▶ [What to work on] Transcribe verbatim the lines of the material below, starting at the line containing "contrapunto con las" and ending at the line containing "inequívoco de que", including both of those lines.

** Records supplied follows **

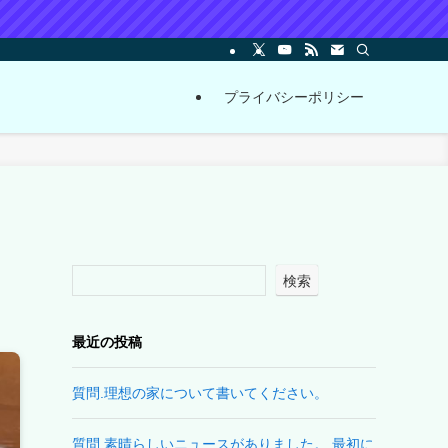
プライバシーポリシー
検索
最近の投稿
質問.理想の家について書いてください。
質問.素晴らしいニュースがありました。 最初に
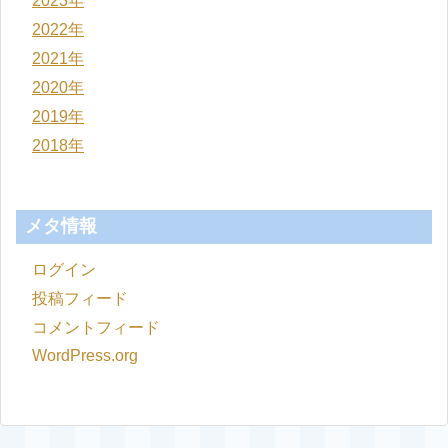
2023年
2022年
2021年
2020年
2019年
2018年
メタ情報
ログイン
投稿フィード
コメントフィード
WordPress.org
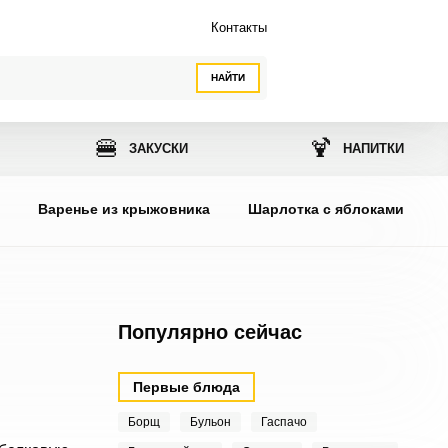
Контакты
НАЙТИ
🍔
🍹
ЗАКУСКИ
НАПИТКИ
ы
Варенье из крыжовника
Шарлотка с яблоками
Популярно сейчас
Первые блюда
Борщ
Бульон
Гаспачо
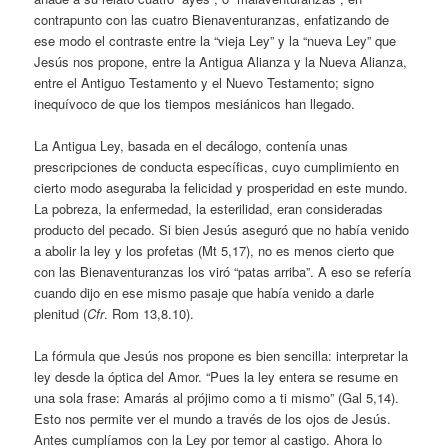
contrapunto con las cuatro Bienaventuranzas, enfatizando de
ese modo el contraste entre la “vieja Ley” y la “nueva Ley” que
Jesús nos propone, entre la Antigua Alianza y la Nueva Alianza,
entre el Antiguo Testamento y el Nuevo Testamento; signo
inequívoco de que los tiempos mesiánicos han llegado.
La Antigua Ley, basada en el decálogo, contenía unas
prescripciones de conducta específicas, cuyo cumplimiento en
cierto modo aseguraba la felicidad y prosperidad en este mundo.
La pobreza, la enfermedad, la esterilidad, eran consideradas
producto del pecado. Si bien Jesús aseguró que no había venido
a abolir la ley y los profetas (Mt 5,17), no es menos cierto que
con las Bienaventuranzas los viró “patas arriba”. A eso se refería
cuando dijo en ese mismo pasaje que había venido a darle
plenitud (
Cfr
. Rom 13,8.10).
La fórmula que Jesús nos propone es bien sencilla: interpretar la
ley desde la óptica del Amor. “Pues la ley entera se resume en
una sola frase: Amarás al prójimo como a ti mismo” (Gal 5,14).
Esto nos permite ver el mundo a través de los ojos de Jesús.
Antes cumplíamos con la Ley por temor al castigo. Ahora lo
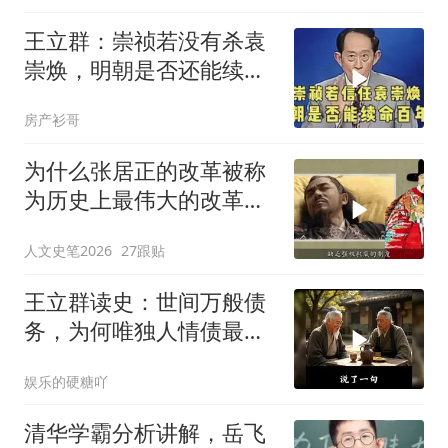
王立群：崇祯若没有杀袁
崇焕，明朝是否还能续命
百年？
房产衫哥
为什么张居正的改革被称
为历史上最伟大的改革之
一 但明始亡万历 #历史知
人文史笔2026
27跟贴
识
王立群读史：世间万般债
务，为何唯独人情债最难
偿还？
娱乐的硬糖吖
清华学霸分析讲解，岳飞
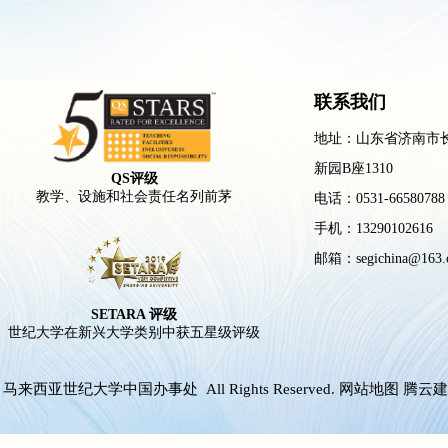
联系我们
地址：山东省济南市
新园B座1310
QS评级
教学、设施和社会责任名列前茅
电话：0531-66580788
手机：13290102616
邮箱：segichina@163.
SETARA 评级
世纪大学在新兴大学类别中获五星级评级
6 马来西亚世纪大学中国办事处 All Rights Reserved.
网站地图
腾云建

** End of Records supplied **

▶ [Answer section]
contrapunto con las cuatro Bienaventuranzas, enfatizando de
ese modo el contraste entre la “vieja Ley” y la “nueva Ley” que
Jesús nos propone, entre la Antigua Alianza y la Nueva Alianza,
entre el Antiguo Testamento y el Nuevo Testamento; signo
inequívoco de que los tiempos mesiánicos han llegado.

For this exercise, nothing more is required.